What you are asked to do = Copy out the mailing-list post below about scraping piracy data from a map, reproducing every word, link, and punctuation mark unchanged.

Supplied passage =
[School-of-data] [ddj] Scraping piracy data from a map using OpenRefine

William Shubert (wshubert@INTERNEWS.ORG) wshubert at INTERNEWS.ORG
Mon Nov 10 02:13:58 UTC 2014

Hi everyone,

This is a fascinating thread. I’ve come across this issues multiple times and it’s great to have this workflow documented so beautifully.

I don’t want to be a wet blanket but this data is available on the IMO’s Global Integrated Shipping Information System<https://gisis.imo.org/Public/Default.aspx> website. You do have to register for an account but it is downloadable as an excel spreadsheet with coordinates and all relevant attributes included.

We used this IMO dataset for our Ekuatorial project to create a map of Ocean Commerce<http://ekuatorial.com/en/embed/?map_only=1&map_id=4959&width=960&height=480&lat=0.7470491450051796&lon=103.42529296875&zoom=6> in the area surrounding Indonesia including the Straights of Molucca and the South China Sea. Incident reports pop up upon click.

Data excerpt =
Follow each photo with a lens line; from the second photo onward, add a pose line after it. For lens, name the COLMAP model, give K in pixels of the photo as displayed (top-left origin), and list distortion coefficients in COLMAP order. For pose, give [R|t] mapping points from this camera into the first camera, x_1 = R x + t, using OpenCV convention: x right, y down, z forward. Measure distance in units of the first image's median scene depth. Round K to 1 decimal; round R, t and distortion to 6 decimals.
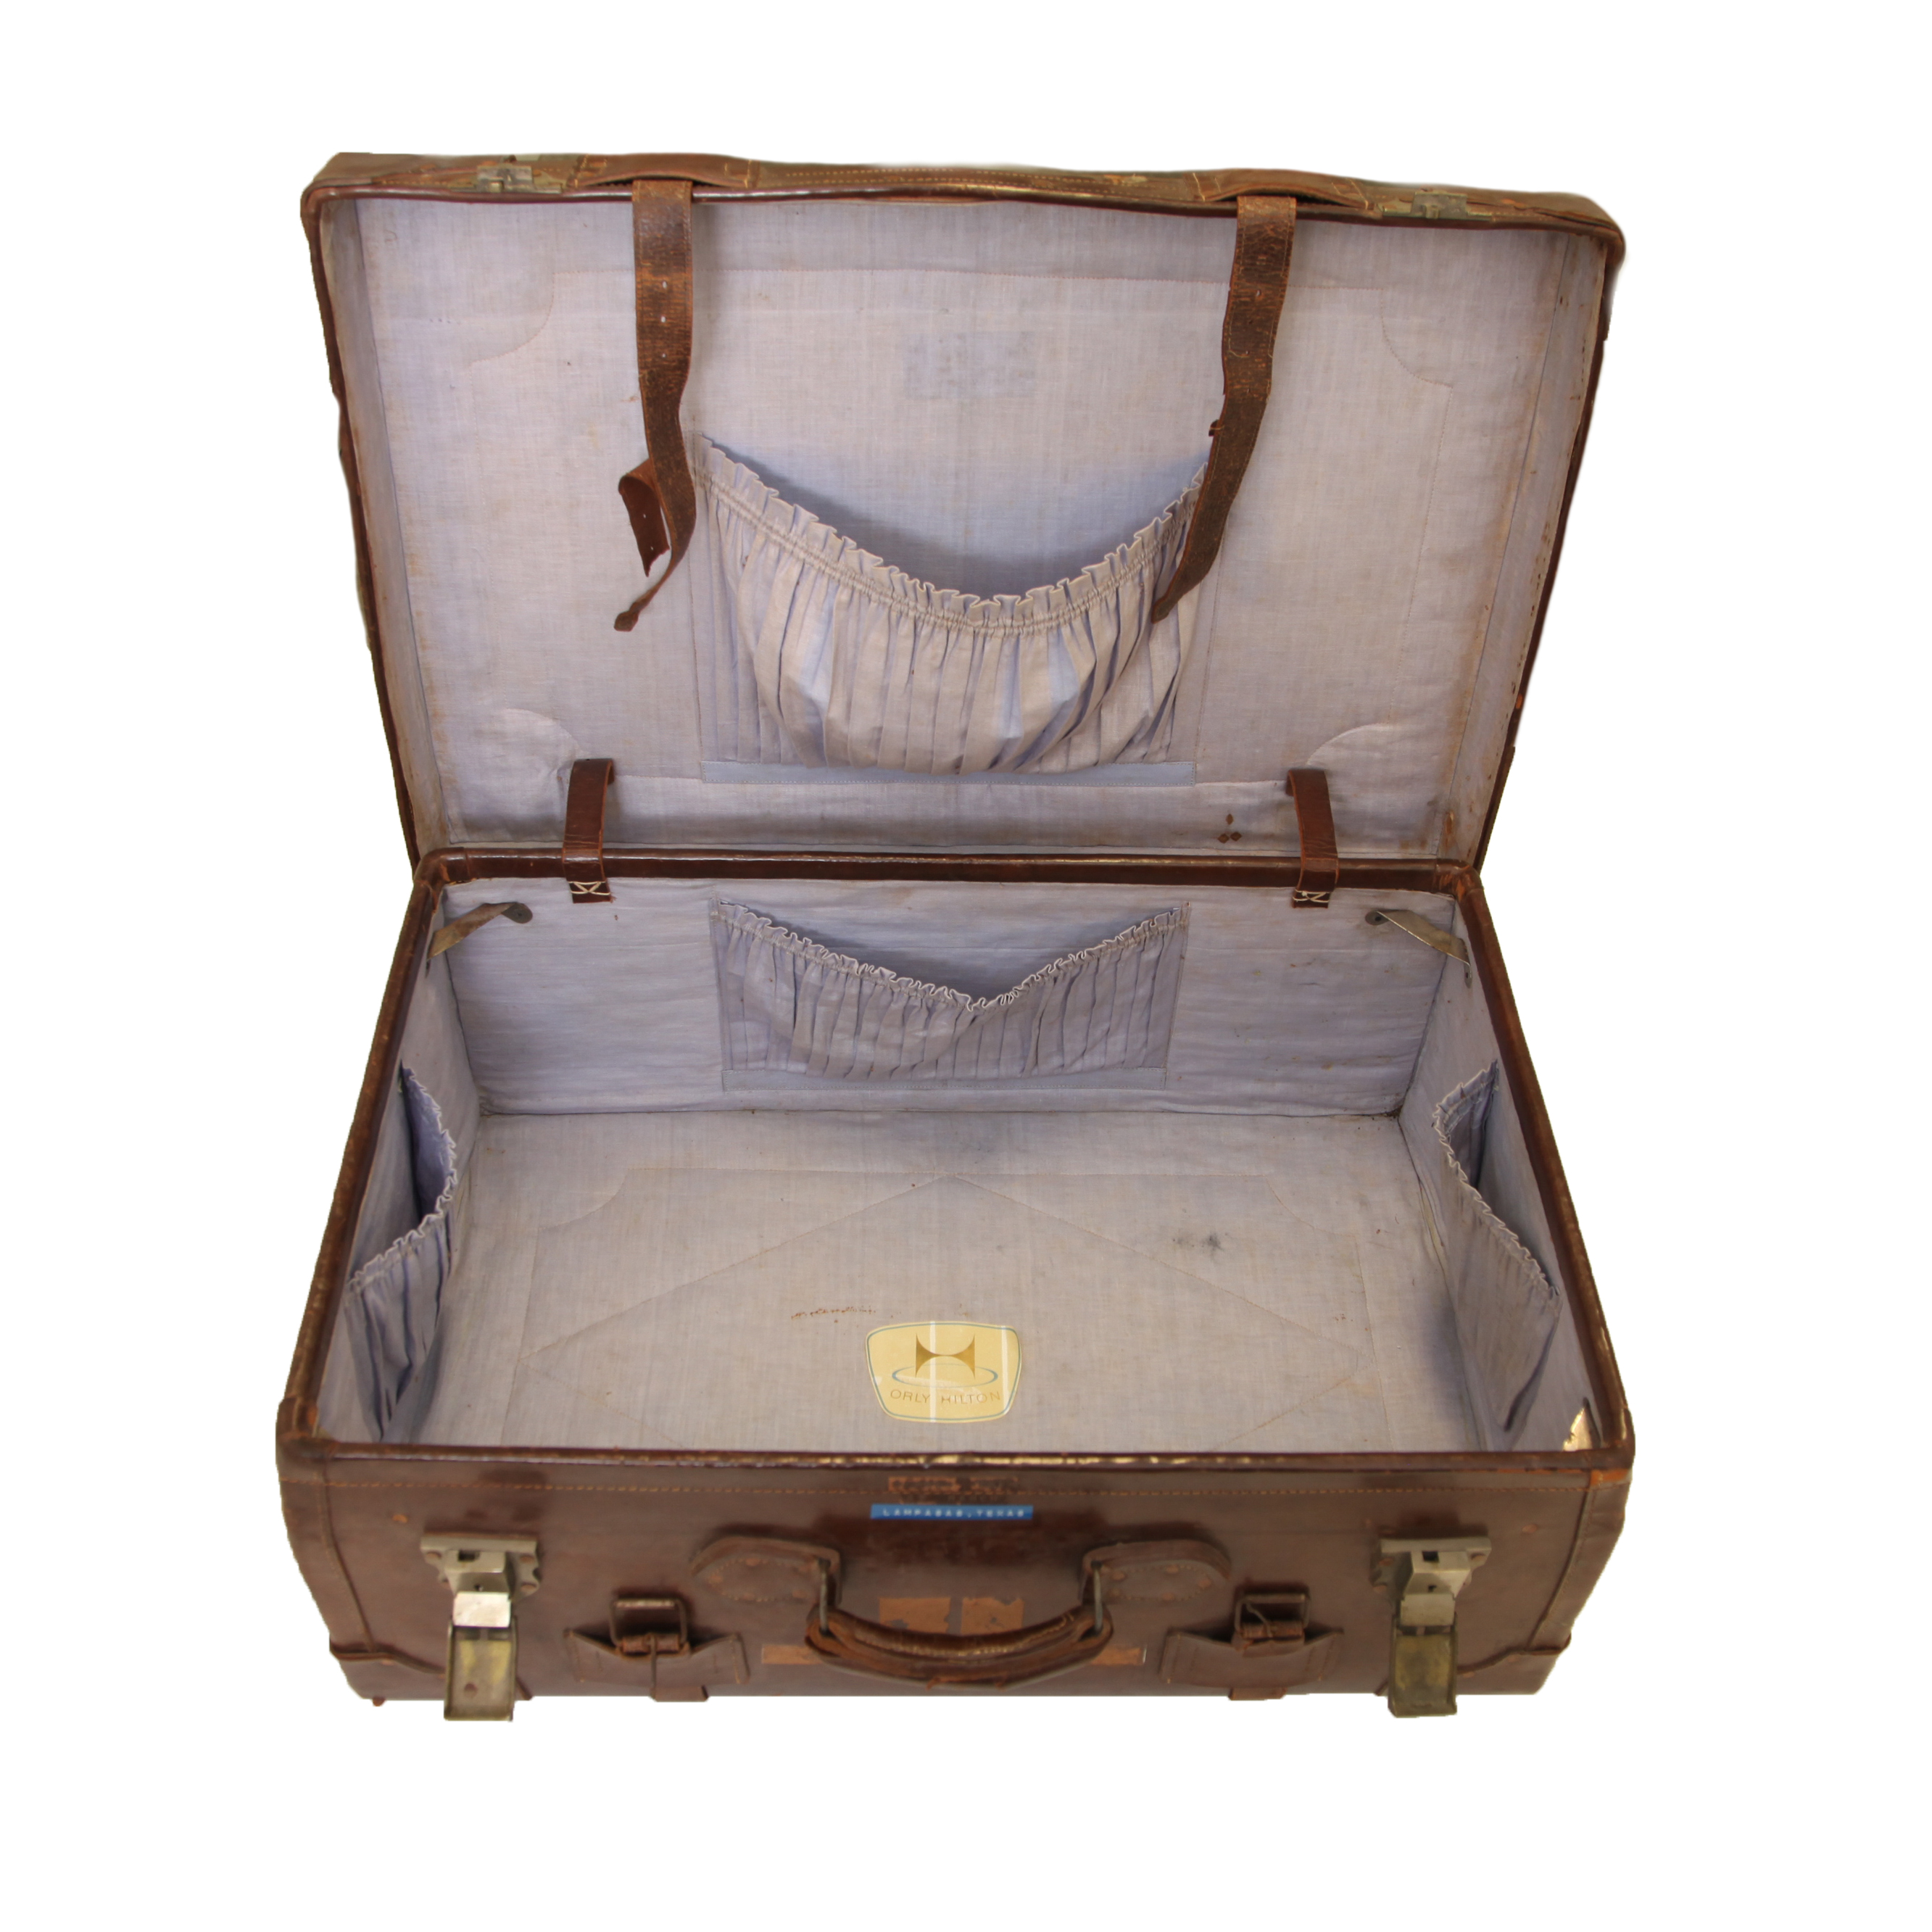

Worked solution =
[School-of-data] [ddj] Scraping piracy data from a map using OpenRefine

William Shubert (wshubert@INTERNEWS.ORG) wshubert at INTERNEWS.ORG
Mon Nov 10 02:13:58 UTC 2014

Hi everyone,

This is a fascinating thread. I’ve come across this issues multiple times and it’s great to have this workflow documented so beautifully.

I don’t want to be a wet blanket but this data is available on the IMO’s Global Integrated Shipping Information System<https://gisis.imo.org/Public/Default.aspx> website. You do have to register for an account but it is downloadable as an excel spreadsheet with coordinates and all relevant attributes included.

We used this IMO dataset for our Ekuatorial project to create a map of Ocean Commerce<http://ekuatorial.com/en/embed/?map_only=1&map_id=4959&width=960&height=480&lat=0.7470491450051796&lon=103.42529296875&zoom=6> in the area surrounding Indonesia including the Straights of Molucca and the South China Sea. Incident reports pop up upon click.